[Items listed in a dataset]
———

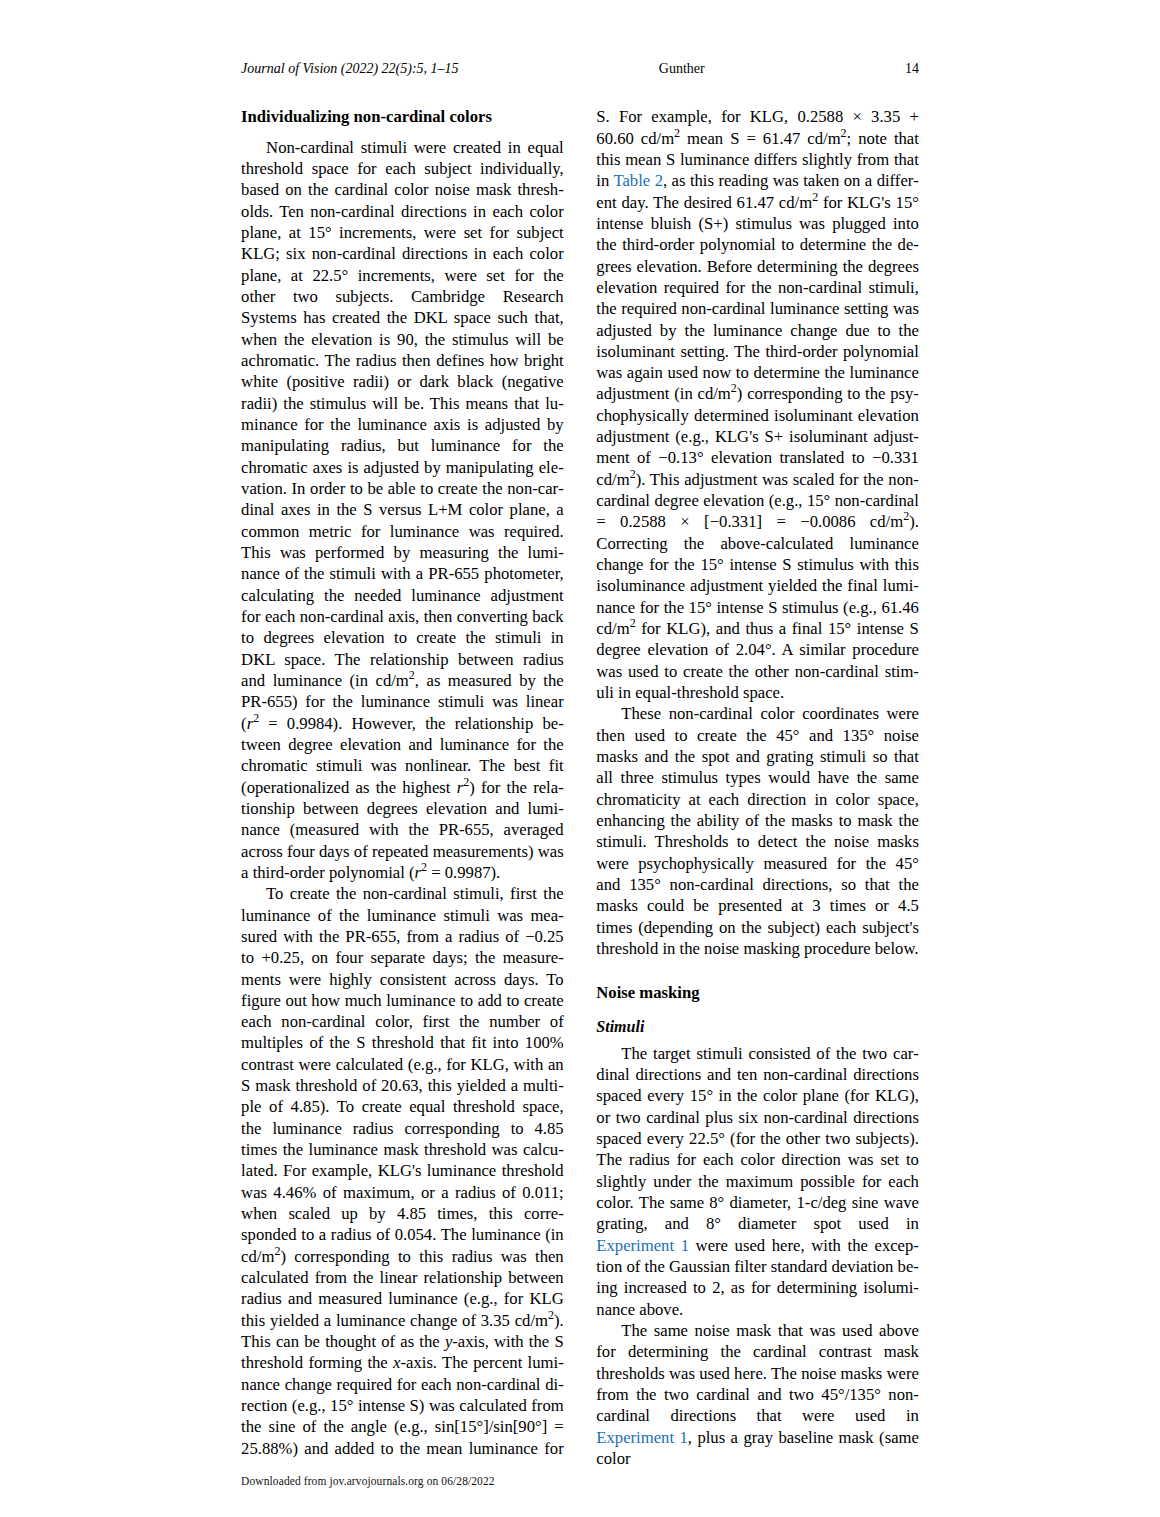Journal of Vision (2022) 22(5):5, 1–15 Gunther 14
Individualizing non-cardinal colors
Non-cardinal stimuli were created in equal threshold space for each subject individually, based on the cardinal color noise mask thresholds. Ten non-cardinal directions in each color plane, at 15° increments, were set for subject KLG; six non-cardinal directions in each color plane, at 22.5° increments, were set for the other two subjects. Cambridge Research Systems has created the DKL space such that, when the elevation is 90, the stimulus will be achromatic. The radius then defines how bright white (positive radii) or dark black (negative radii) the stimulus will be. This means that luminance for the luminance axis is adjusted by manipulating radius, but luminance for the chromatic axes is adjusted by manipulating elevation. In order to be able to create the non-cardinal axes in the S versus L+M color plane, a common metric for luminance was required. This was performed by measuring the luminance of the stimuli with a PR-655 photometer, calculating the needed luminance adjustment for each non-cardinal axis, then converting back to degrees elevation to create the stimuli in DKL space. The relationship between radius and luminance (in cd/m2, as measured by the PR-655) for the luminance stimuli was linear (r2 = 0.9984). However, the relationship between degree elevation and luminance for the chromatic stimuli was nonlinear. The best fit (operationalized as the highest r2) for the relationship between degrees elevation and luminance (measured with the PR-655, averaged across four days of repeated measurements) was a third-order polynomial (r2 = 0.9987).
To create the non-cardinal stimuli, first the luminance of the luminance stimuli was measured with the PR-655, from a radius of −0.25 to +0.25, on four separate days; the measurements were highly consistent across days. To figure out how much luminance to add to create each non-cardinal color, first the number of multiples of the S threshold that fit into 100% contrast were calculated (e.g., for KLG, with an S mask threshold of 20.63, this yielded a multiple of 4.85). To create equal threshold space, the luminance radius corresponding to 4.85 times the luminance mask threshold was calculated. For example, KLG's luminance threshold was 4.46% of maximum, or a radius of 0.011; when scaled up by 4.85 times, this corresponded to a radius of 0.054. The luminance (in cd/m2) corresponding to this radius was then calculated from the linear relationship between radius and measured luminance (e.g., for KLG this yielded a luminance change of 3.35 cd/m2). This can be thought of as the y-axis, with the S threshold forming the x-axis. The percent luminance change required for each non-cardinal direction (e.g., 15° intense S) was calculated from the sine of the angle (e.g., sin[15°]/sin[90°] = 25.88%) and added to the mean luminance for S. For example, for KLG, 0.2588 × 3.35 + 60.60 cd/m2 mean S = 61.47 cd/m2; note that this mean S luminance differs slightly from that in Table 2, as this reading was taken on a different day. The desired 61.47 cd/m2 for KLG's 15° intense bluish (S+) stimulus was plugged into the third-order polynomial to determine the degrees elevation. Before determining the degrees elevation required for the non-cardinal stimuli, the required non-cardinal luminance setting was adjusted by the luminance change due to the isoluminant setting. The third-order polynomial was again used now to determine the luminance adjustment (in cd/m2) corresponding to the psychophysically determined isoluminant elevation adjustment (e.g., KLG's S+ isoluminant adjustment of −0.13° elevation translated to −0.331 cd/m2). This adjustment was scaled for the non-cardinal degree elevation (e.g., 15° non-cardinal = 0.2588 × [−0.331] = −0.0086 cd/m2). Correcting the above-calculated luminance change for the 15° intense S stimulus with this isoluminance adjustment yielded the final luminance for the 15° intense S stimulus (e.g., 61.46 cd/m2 for KLG), and thus a final 15° intense S degree elevation of 2.04°. A similar procedure was used to create the other non-cardinal stimuli in equal-threshold space.
These non-cardinal color coordinates were then used to create the 45° and 135° noise masks and the spot and grating stimuli so that all three stimulus types would have the same chromaticity at each direction in color space, enhancing the ability of the masks to mask the stimuli. Thresholds to detect the noise masks were psychophysically measured for the 45° and 135° non-cardinal directions, so that the masks could be presented at 3 times or 4.5 times (depending on the subject) each subject's threshold in the noise masking procedure below.
Noise masking
Stimuli
The target stimuli consisted of the two cardinal directions and ten non-cardinal directions spaced every 15° in the color plane (for KLG), or two cardinal plus six non-cardinal directions spaced every 22.5° (for the other two subjects). The radius for each color direction was set to slightly under the maximum possible for each color. The same 8° diameter, 1-c/deg sine wave grating, and 8° diameter spot used in Experiment 1 were used here, with the exception of the Gaussian filter standard deviation being increased to 2, as for determining isoluminance above.
The same noise mask that was used above for determining the cardinal contrast mask thresholds was used here. The noise masks were from the two cardinal and two 45°/135° non-cardinal directions that were used in Experiment 1, plus a gray baseline mask (same color
Downloaded from jov.arvojournals.org on 06/28/2022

———

Problem to solve ::
Go back to the records above and write them out exactly, without the pictures.

Solution ::
Journal of Vision (2022) 22(5):5, 1–15 Gunther 14
Individualizing non-cardinal colors
Non-cardinal stimuli were created in equal threshold space for each subject individually, based on the cardinal color noise mask thresholds. Ten non-cardinal directions in each color plane, at 15° increments, were set for subject KLG; six non-cardinal directions in each color plane, at 22.5° increments, were set for the other two subjects. Cambridge Research Systems has created the DKL space such that, when the elevation is 90, the stimulus will be achromatic. The radius then defines how bright white (positive radii) or dark black (negative radii) the stimulus will be. This means that luminance for the luminance axis is adjusted by manipulating radius, but luminance for the chromatic axes is adjusted by manipulating elevation. In order to be able to create the non-cardinal axes in the S versus L+M color plane, a common metric for luminance was required. This was performed by measuring the luminance of the stimuli with a PR-655 photometer, calculating the needed luminance adjustment for each non-cardinal axis, then converting back to degrees elevation to create the stimuli in DKL space. The relationship between radius and luminance (in cd/m2, as measured by the PR-655) for the luminance stimuli was linear (r2 = 0.9984). However, the relationship between degree elevation and luminance for the chromatic stimuli was nonlinear. The best fit (operationalized as the highest r2) for the relationship between degrees elevation and luminance (measured with the PR-655, averaged across four days of repeated measurements) was a third-order polynomial (r2 = 0.9987).
To create the non-cardinal stimuli, first the luminance of the luminance stimuli was measured with the PR-655, from a radius of −0.25 to +0.25, on four separate days; the measurements were highly consistent across days. To figure out how much luminance to add to create each non-cardinal color, first the number of multiples of the S threshold that fit into 100% contrast were calculated (e.g., for KLG, with an S mask threshold of 20.63, this yielded a multiple of 4.85). To create equal threshold space, the luminance radius corresponding to 4.85 times the luminance mask threshold was calculated. For example, KLG's luminance threshold was 4.46% of maximum, or a radius of 0.011; when scaled up by 4.85 times, this corresponded to a radius of 0.054. The luminance (in cd/m2) corresponding to this radius was then calculated from the linear relationship between radius and measured luminance (e.g., for KLG this yielded a luminance change of 3.35 cd/m2). This can be thought of as the y-axis, with the S threshold forming the x-axis. The percent luminance change required for each non-cardinal direction (e.g., 15° intense S) was calculated from the sine of the angle (e.g., sin[15°]/sin[90°] = 25.88%) and added to the mean luminance for S. For example, for KLG, 0.2588 × 3.35 + 60.60 cd/m2 mean S = 61.47 cd/m2; note that this mean S luminance differs slightly from that in Table 2, as this reading was taken on a different day. The desired 61.47 cd/m2 for KLG's 15° intense bluish (S+) stimulus was plugged into the third-order polynomial to determine the degrees elevation. Before determining the degrees elevation required for the non-cardinal stimuli, the required non-cardinal luminance setting was adjusted by the luminance change due to the isoluminant setting. The third-order polynomial was again used now to determine the luminance adjustment (in cd/m2) corresponding to the psychophysically determined isoluminant elevation adjustment (e.g., KLG's S+ isoluminant adjustment of −0.13° elevation translated to −0.331 cd/m2). This adjustment was scaled for the non-cardinal degree elevation (e.g., 15° non-cardinal = 0.2588 × [−0.331] = −0.0086 cd/m2). Correcting the above-calculated luminance change for the 15° intense S stimulus with this isoluminance adjustment yielded the final luminance for the 15° intense S stimulus (e.g., 61.46 cd/m2 for KLG), and thus a final 15° intense S degree elevation of 2.04°. A similar procedure was used to create the other non-cardinal stimuli in equal-threshold space.
These non-cardinal color coordinates were then used to create the 45° and 135° noise masks and the spot and grating stimuli so that all three stimulus types would have the same chromaticity at each direction in color space, enhancing the ability of the masks to mask the stimuli. Thresholds to detect the noise masks were psychophysically measured for the 45° and 135° non-cardinal directions, so that the masks could be presented at 3 times or 4.5 times (depending on the subject) each subject's threshold in the noise masking procedure below.
Noise masking
Stimuli
The target stimuli consisted of the two cardinal directions and ten non-cardinal directions spaced every 15° in the color plane (for KLG), or two cardinal plus six non-cardinal directions spaced every 22.5° (for the other two subjects). The radius for each color direction was set to slightly under the maximum possible for each color. The same 8° diameter, 1-c/deg sine wave grating, and 8° diameter spot used in Experiment 1 were used here, with the exception of the Gaussian filter standard deviation being increased to 2, as for determining isoluminance above.
The same noise mask that was used above for determining the cardinal contrast mask thresholds was used here. The noise masks were from the two cardinal and two 45°/135° non-cardinal directions that were used in Experiment 1, plus a gray baseline mask (same color
Downloaded from jov.arvojournals.org on 06/28/2022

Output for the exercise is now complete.